Vendler 1967 desenvolve sua proposta basicamente a partir dos verbos do inglês, separando, numa primeira distinção, os verbos que podem ser conjugados tanto na forma simples como na progressiva (be+gerund) daqueles que só podem ser conjugados na forma simples. Num segundo nível de distinção, aqueles que podem ser conjugados em ambas as formas são subdividos em accomplishments (quando são inerentemente durativos e télicos) e em activities (quando são inerentemente durativos e atélicos). Os verbos que só podem ser conjugados na forma simples são subdivididos em states (inerentemente durativos e atélicos) e achievements (inerentemente pontuais e télicos).

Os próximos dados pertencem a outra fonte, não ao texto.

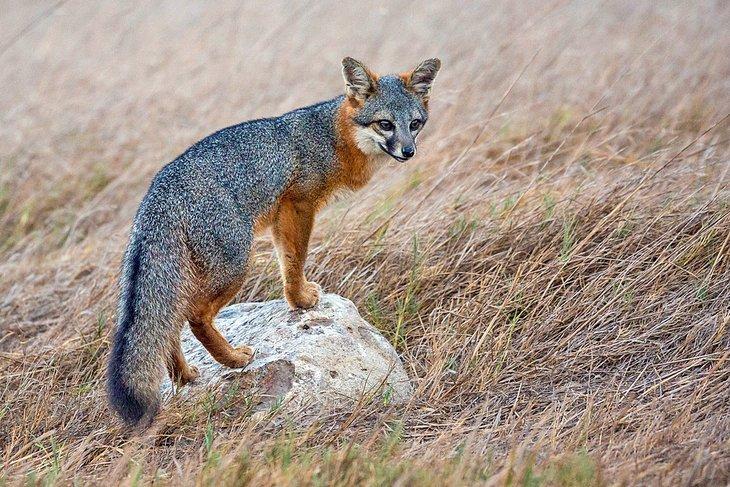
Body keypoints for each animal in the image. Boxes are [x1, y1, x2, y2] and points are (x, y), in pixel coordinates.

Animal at [107, 57, 441, 427]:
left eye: (414, 124)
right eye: (385, 124)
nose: (408, 151)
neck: (333, 136)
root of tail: (159, 191)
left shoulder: (282, 218)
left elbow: (287, 260)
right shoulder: (298, 206)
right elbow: (295, 260)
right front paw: (301, 301)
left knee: (170, 324)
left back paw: (184, 375)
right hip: (236, 265)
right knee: (195, 317)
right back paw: (234, 359)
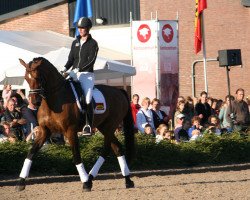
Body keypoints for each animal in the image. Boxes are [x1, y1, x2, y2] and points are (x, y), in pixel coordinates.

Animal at [15, 57, 136, 191]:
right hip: (104, 127)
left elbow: (76, 156)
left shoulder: (70, 131)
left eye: (39, 77)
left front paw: (85, 183)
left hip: (110, 126)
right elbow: (31, 153)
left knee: (106, 150)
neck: (54, 101)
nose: (35, 102)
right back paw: (127, 180)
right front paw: (21, 182)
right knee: (117, 148)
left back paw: (90, 178)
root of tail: (119, 91)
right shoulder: (45, 131)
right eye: (26, 78)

Os testes empregados para a classificação de um determinado verbo, segundo o quadro sinótico abaixo, envolvem a detecção de um esquema temporal que se define, portanto, pelos traços [durativo/pontual] e [télico/atélico]; os verbos de estado se destacam ainda pelo traço [- dinâmico], em oposição a todos os outros. A noção de

inerência remete ao fato de que a classificação se dá num nível lexical, mas o próprio

Vendler reconhece que a classificação de um mesmo verbo pode ser diferente, dependendo de especificidades de outros elementos envolvidos no predicado, ou seja, no nível da sentença.

6

Estes casos de restrição categórica, imposta pela classe verbal, nas línguas francesa e inglesa serão retomados e melhor exemplificados no capítulo 5, quando da apresentação dos resultados da análise quantitativa.

accomplishments

[+ dinâmico] [+ durativo] [+ télico]

aceitam a pergunta "quanto tempo levou para...?, mas não aceitam "por quanto tempo...?"

Quanto tempo levou para você correr uma

milha?

*Por quanto tempo você corre / está correndo uma milha?

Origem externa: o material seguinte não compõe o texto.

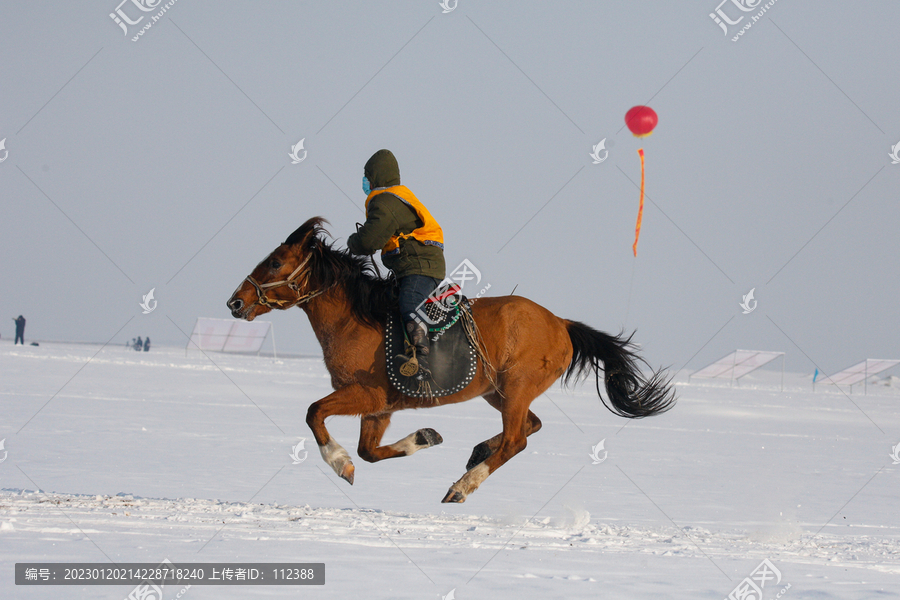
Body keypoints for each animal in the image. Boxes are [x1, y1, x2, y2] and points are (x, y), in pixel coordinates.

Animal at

escrever o livro, corrigir a(s) prova(s)

atividades [+ dinâmico] [+ durativo] [- télico]

aceitam a pergunta "por quanto tempo...?", mas não aceitam "quanto tempo levou para...?"

Por quanto tempo você trabalha / está

trabalhando?

* Quanto tempo levou para você trabalhar?

escrever, corrigir prova(s), correr

estados [- dinâmico] [+ durativo] [- télico] correspondem à pergunta "há quanto tempo...?"

Há quanto tempo você tem /*está tendo esse carro?

gostar, querer, saber

achievements

[+ dinâmico] [- durativo] [+ télico]

correspondem à pergunta "quando...? / a que horas..."

A que horas você chegou? Quando ele morreu?

cair, terminar

Duas observações devem ser feitas a respeito desse quadro. Inicialmente, a primeira grande distinção observada por Vendler 1967 para os verbos em inglês, de acordo com a qual estados e achievements não podem ser conjugados na perífrase correspondente a EG, não é totalmente válida em português:

(01) Eu estou gostando de ir ao cinema durante a semana. (02) * Eu estou tendo um carro.

(03) Ele está morrendo. (04) As pessoas estão morrendo.

Diferentemente do inglês, estativos podem ocupar a posição de verbo principal com EG. O exemplo (02) traz um caso especial em PB, que se assemelha ao inglês. Quanto aos achievements, embora sejam possíveis com EG, elementos quantificadores levam a diferentes interpretações - o aspecto em (03) é o progressivo, e em (04) a leitura mais direta é a iterativa.

A segunda observação é a de que os exemplos de verbos accomplishment e de atividade dispostos no quadro acima ilustram o que notamos anteriormente: um mesmo verbo, enquanto item lexical, pode ser classificado diferentemente dependendo da natureza semântica de seu argumento interno (corrigir prova vs. corrigir a prova vs.

corrigir as provas), ou ainda de sua transitividade (correr vs. correr uma milha).

No entanto, para os interesses da análise quantitativa que será posteriormente apresentada, mais saliente que a classificação dos verbos em si é a possível relação entre as classes e a seleção de EG ou TP na composição de dois valores aspectuais distintos. Por conta disso, a discussão da proposta vendleriana delineada acima é retomada logo antes da apresentação dos resultados, nos capítulos 4 e 5, dada sua pertinência à definição do contexto variável. Neste ponto, é preciso verificar como o durativo e o iterativo se distinguem, numa tipologia do aspecto.